§ WHAT IS BEING ASKED
Reproduce the entries from the line containing "To the nearest percent, what" through the end of the entries, leaving out the pictures.

§ EXTRACTED MATERIAL
═══

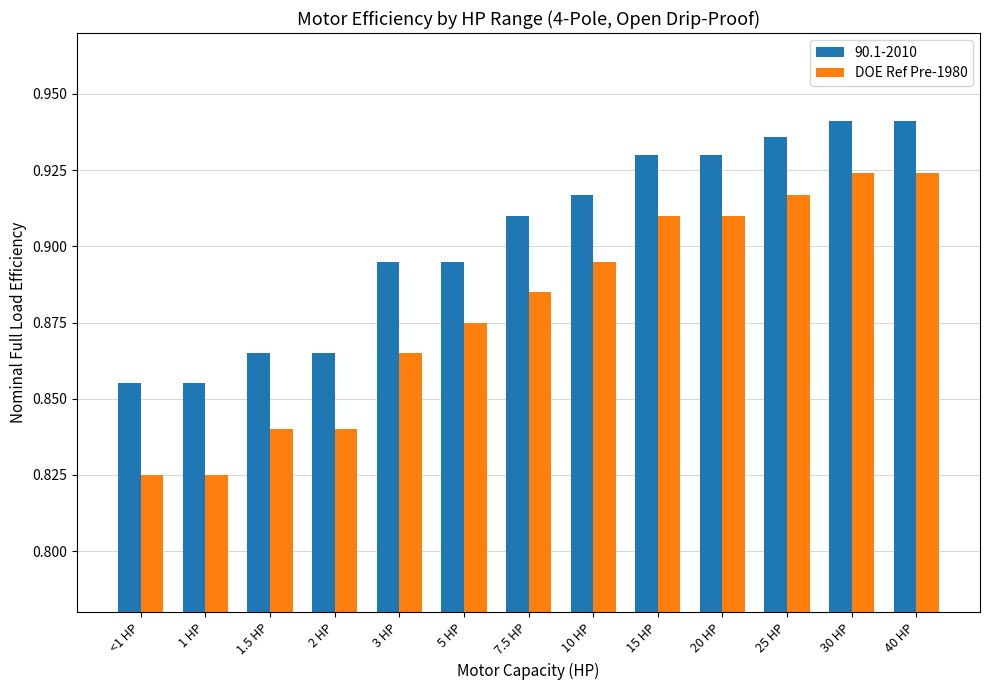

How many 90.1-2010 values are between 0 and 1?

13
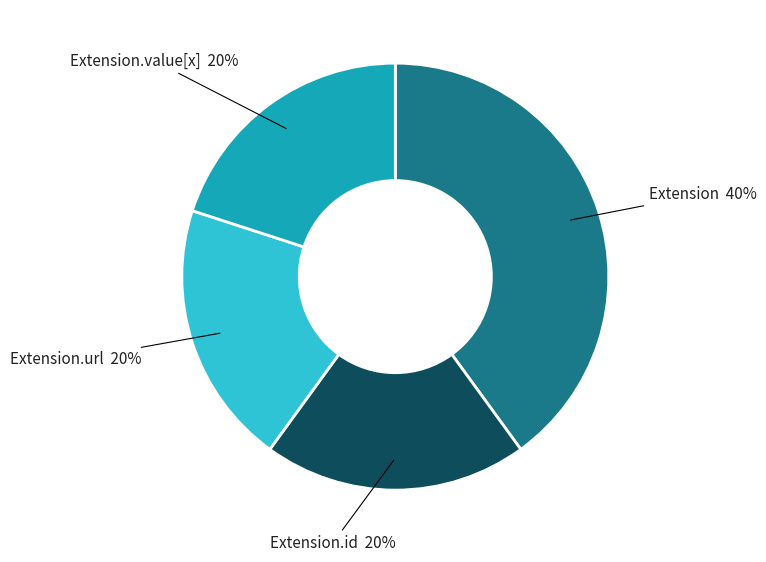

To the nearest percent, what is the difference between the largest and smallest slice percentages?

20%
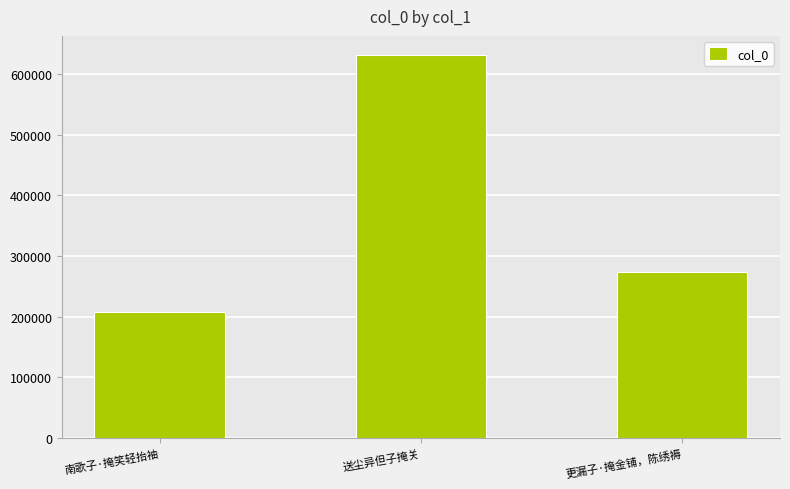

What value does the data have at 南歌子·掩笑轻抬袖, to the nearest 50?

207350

═══

§ RESULT FOR THIS TASK
To the nearest percent, what is the difference between the largest and smallest slice percentages?

20%

What value does the data have at 南歌子·掩笑轻抬袖, to the nearest 50?

207350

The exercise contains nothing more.